O implante dentário substitui a raiz de um dente perdido por um pino de titânio instalado no osso, sobre o qual se instala uma coroa, ponte ou prótese. O que torna o tratamento previsível é a osseointegração — a união direta entre o osso e a superfície do implante —, e é ela que define os prazos de cada etapa.
Quem pode fazer implante dentário?
Pacientes com osso suficiente ou com possibilidade de reconstruí-lo, e com a saúde bucal estabilizada. A avaliação define qual dos dois cenários se aplica.
Condições sistêmicas não impedem automaticamente o tratamento, mas mudam o planejamento e a conversa sobre prognóstico. Diabetes bem controlado não é impedimento; descompensado, aumenta o risco. O tabagismo eleva de forma consistente o risco de falha e de perimplantite.
- Ausência de um dente — o implante unitário repõe sem envolver os dentes vizinhos, ao contrário da ponte fixa.
- Ausência de vários dentes — implantes múltiplos ou prótese sobre implantes, conforme o caso.
- Dente irrecuperável — em situações selecionadas, a extração e o implante podem ocorrer no mesmo tempo cirúrgico.
- Área estética — exige planejamento adicional de posição e de tecido gengival.
Quanto tempo leva o tratamento?
De três a seis meses entre a instalação do implante e a coroa definitiva, que é o tempo da osseointegração. Casos que exigem enxerto ósseo prévio somam alguns meses a esse prazo.
Há situações de carga imediata, com prótese provisória instalada na mesma sessão, mas isso depende de o implante atingir estabilidade inicial suficiente durante a cirurgia. É uma decisão tomada no momento do procedimento, não uma promessa feita antes.
Como é feito o planejamento?
A tomografia mostra o osso em três dimensões e a posição do nervo alveolar inferior, do seio maxilar e das raízes vizinhas. Combinada ao escaneamento intraoral, permite definir a posição de cada implante antes de qualquer procedimento.
Esse planejamento parte de onde o dente precisa ficar, e não apenas de onde há osso disponível. Um implante instalado no osso mas fora da posição protética adequada gera uma prótese difícil de higienizar e de carga mal distribuída.
Quando este tratamento não é indicado
Tão importante quanto saber quando o tratamento se aplica é saber quando ele não é a resposta certa — ou não é a resposta certa agora.

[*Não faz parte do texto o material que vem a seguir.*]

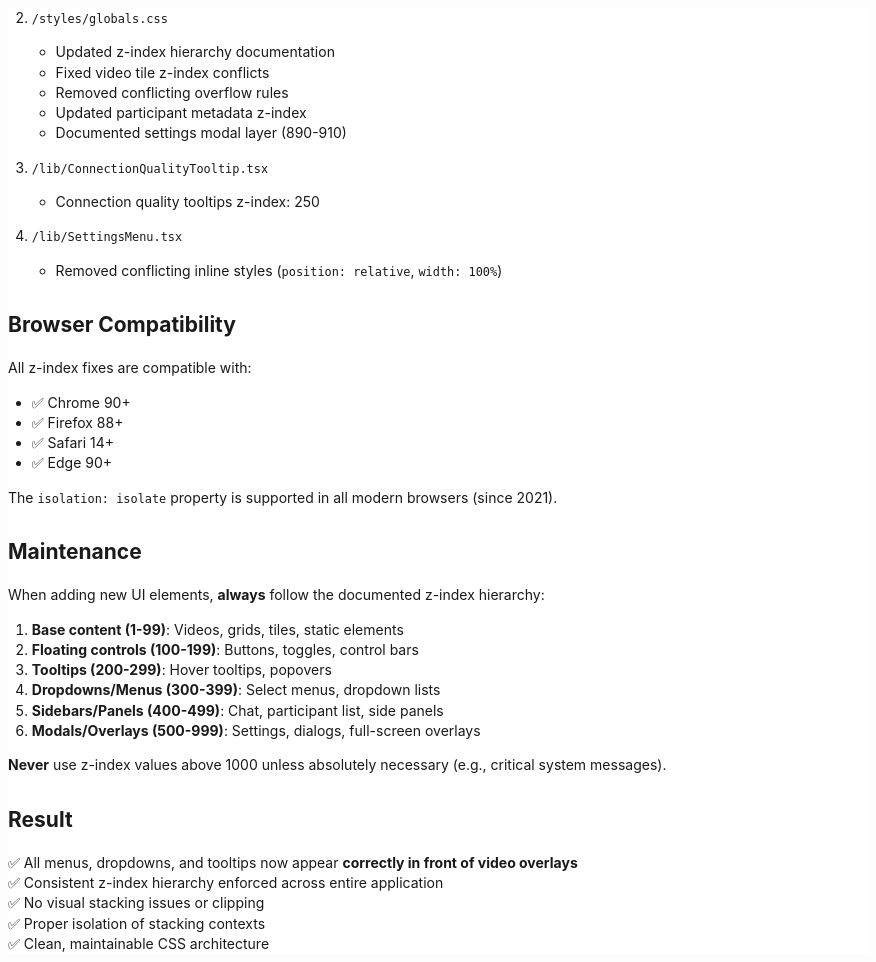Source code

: 2. `/styles/globals.css`
   - Updated z-index hierarchy documentation
   - Fixed video tile z-index conflicts
   - Removed conflicting overflow rules
   - Updated participant metadata z-index
   - Documented settings modal layer (890-910)

3. `/lib/ConnectionQualityTooltip.tsx`
   - Connection quality tooltips z-index: 250

4. `/lib/SettingsMenu.tsx`
   - Removed conflicting inline styles (`position: relative`, `width: 100%`)

## Browser Compatibility

All z-index fixes are compatible with:
- ✅ Chrome 90+
- ✅ Firefox 88+
- ✅ Safari 14+
- ✅ Edge 90+

The `isolation: isolate` property is supported in all modern browsers (since 2021).

## Maintenance

When adding new UI elements, **always** follow the documented z-index hierarchy:

1. **Base content (1-99)**: Videos, grids, tiles, static elements
2. **Floating controls (100-199)**: Buttons, toggles, control bars
3. **Tooltips (200-299)**: Hover tooltips, popovers
4. **Dropdowns/Menus (300-399)**: Select menus, dropdown lists
5. **Sidebars/Panels (400-499)**: Chat, participant list, side panels
6. **Modals/Overlays (500-999)**: Settings, dialogs, full-screen overlays

**Never** use z-index values above 1000 unless absolutely necessary (e.g., critical system messages).

## Result

✅ All menus, dropdowns, and tooltips now appear **correctly in front of video overlays**  
✅ Consistent z-index hierarchy enforced across entire application  
✅ No visual stacking issues or clipping  
✅ Proper isolation of stacking contexts  
✅ Clean, maintainable CSS architecture  

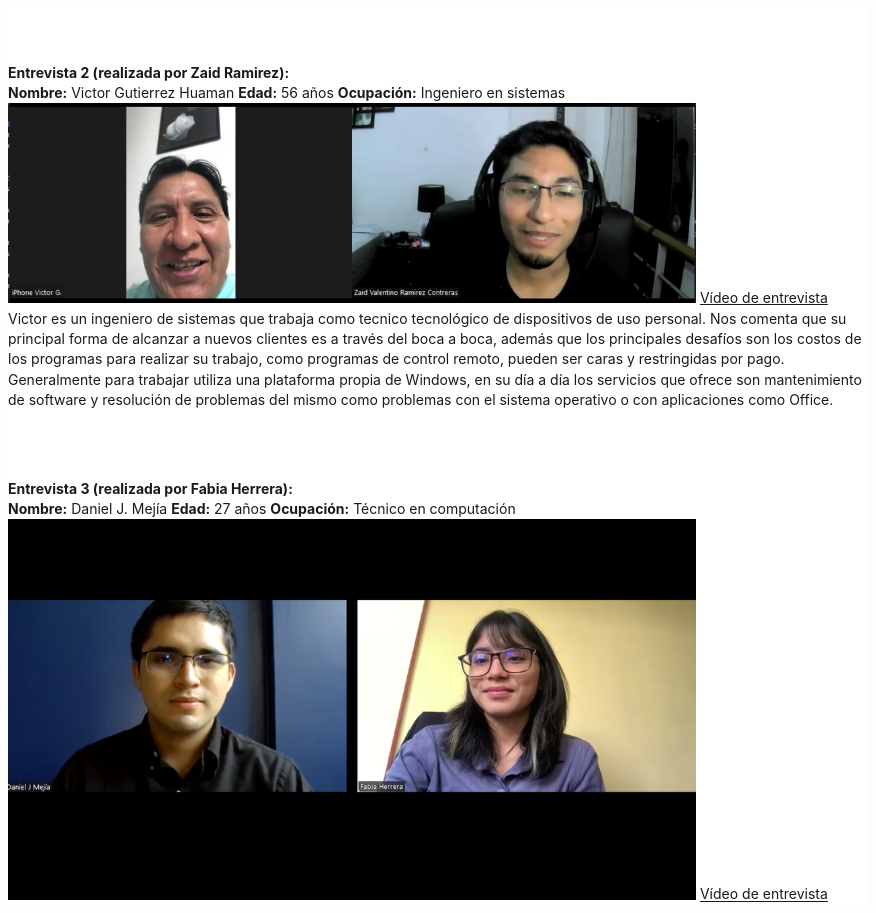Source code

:<br><br>

**Entrevista 2 (realizada por Zaid Ramirez):**<br>
**Nombre:** Victor Gutierrez Huaman
**Edad:** 56 años 
**Ocupación:** Ingeniero en sistemas
<img src="../assets/Entrevistas-IMG/Entrevista-Victor Gutierrez.png" alt="Entrevista Victor" style="width:80%;">
[Vídeo de entrevista](https://youtu.be/zB6xWwz-veI)
Victor es un ingeniero de sistemas que trabaja como tecnico tecnológico de dispositivos de uso personal. Nos comenta que su principal forma de alcanzar a nuevos clientes es a través del boca a boca, además que los principales desafíos son los costos de los programas para realizar su trabajo, como programas de control remoto, pueden ser caras y restringidas por pago. Generalmente para trabajar utiliza una plataforma propia de Windows, en su día a día los servicios que ofrece son mantenimiento de software y resolución de problemas del mismo como problemas con el sistema operativo o con aplicaciones como Office.


<br><br>

**Entrevista 3 (realizada por Fabia Herrera):**<br>
**Nombre:** Daniel J. Mejía
**Edad:** 27 años 
**Ocupación:** Técnico en computación
<img src="../assets/Entrevistas-IMG/Daniel Mejia Entrevista.png" alt="Entrevista Daniel Mejia" style="width:80%;">
[Vídeo de entrevista](https://youtu.be/9nTfJSeX9UY)
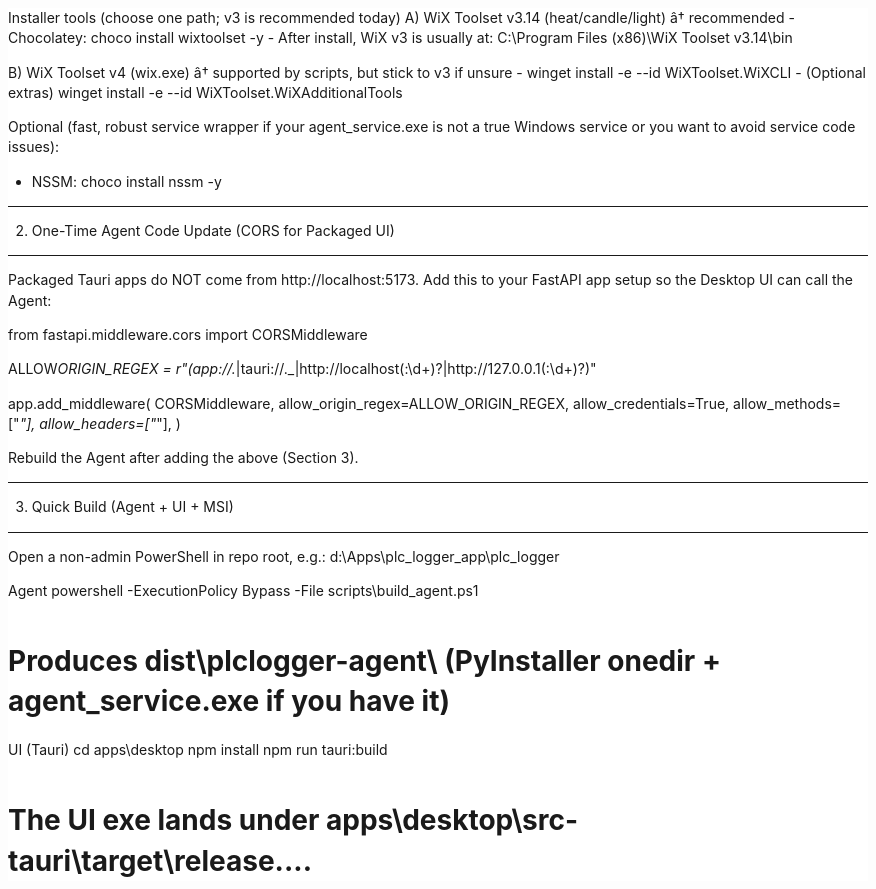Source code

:Installer tools (choose one path; v3 is recommended today)
A) WiX Toolset v3.14 (heat/candle/light) â† recommended - Chocolatey: choco install wixtoolset -y - After install, WiX v3 is usually at:
C:\Program Files (x86)\WiX Toolset v3.14\bin

B) WiX Toolset v4 (wix.exe) â† supported by scripts, but stick to v3 if unsure - winget install -e --id WiXToolset.WiXCLI - (Optional extras) winget install -e --id WiXToolset.WiXAdditionalTools

Optional (fast, robust service wrapper if your agent_service.exe is not a true
Windows service or you want to avoid service code issues):

- NSSM: choco install nssm -y

---

2. One-Time Agent Code Update (CORS for Packaged UI)

---

Packaged Tauri apps do NOT come from http://localhost:5173. Add this to your
FastAPI app setup so the Desktop UI can call the Agent:

from fastapi.middleware.cors import CORSMiddleware

ALLOW*ORIGIN_REGEX = r"(app://.*|tauri://.\_|http://localhost(:\d+)?|http://127\.0\.0\.1(:\d+)?)"

app.add_middleware(
CORSMiddleware,
allow_origin_regex=ALLOW_ORIGIN_REGEX,
allow_credentials=True,
allow_methods=["*"],
allow_headers=["*"],
)

Rebuild the Agent after adding the above (Section 3).

---

3. Quick Build (Agent + UI + MSI)

---

Open a non-admin PowerShell in repo root, e.g.: d:\Apps\plc_logger_app\plc_logger

Agent
powershell -ExecutionPolicy Bypass -File scripts\build_agent.ps1

# Produces dist\plclogger-agent\ (PyInstaller onedir + agent_service.exe if you have it)

UI (Tauri)
cd apps\desktop
npm install
npm run tauri:build

# The UI exe lands under apps\desktop\src-tauri\target\release\....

- Doença periodontal ativa — precisa ser tratada antes; instalar implante em boca com periodontite não controlada compromete o resultado.
- Osso insuficiente sem preparo — não descarta o implante, mas coloca o enxerto ósseo antes dele no cronograma.
- Crescimento ósseo incompleto — em pacientes muito jovens, o implante pode ficar em posição inadequada com o tempo.
- Condições sistêmicas descompensadas — até que estejam controladas.
- Ausência de disposição para manutenção — a perimplantite é a principal causa de perda tardia, e ela depende de acompanhamento periódico.
Perguntas frequentes
A cirurgia de implante dói?
Durante o procedimento não, porque é feito com anestesia local e o osso não tem terminações nervosas de dor. O pós-operatório de um implante unitário costuma ser mais tranquilo do que a maioria das pessoas imagina, com desconforto controlado por medicação nos primeiros dias.
Implante dentário tem rejeição?
Rejeição no sentido imunológico não acontece: o titânio é biocompatível. O que pode ocorrer é a falha na osseointegração, ou a perimplantite — inflamação com perda óssea ao redor de um implante já integrado. Tabagismo, diabetes descompensado e higiene inadequada são os principais fatores associados.
Quanto tempo dura um implante dentário?
Não há prazo garantido. Implantes bem indicados, bem instalados e mantidos com higiene e consultas regulares podem durar décadas. O que compromete a longevidade não costuma ser o implante em si, mas a saúde dos tecidos ao redor, que depende de manutenção contínua.
Preciso repor um dente que não aparece ao sorrir?
Frequentemente sim, e não por estética. A ausência permite que o dente antagonista extrua, que os vizinhos se inclinem para o espaço e que o osso da região se reabsorva. Isso altera a mordida e pode tornar a reabilitação futura mais complexa. A decisão é individual e depende de avaliação.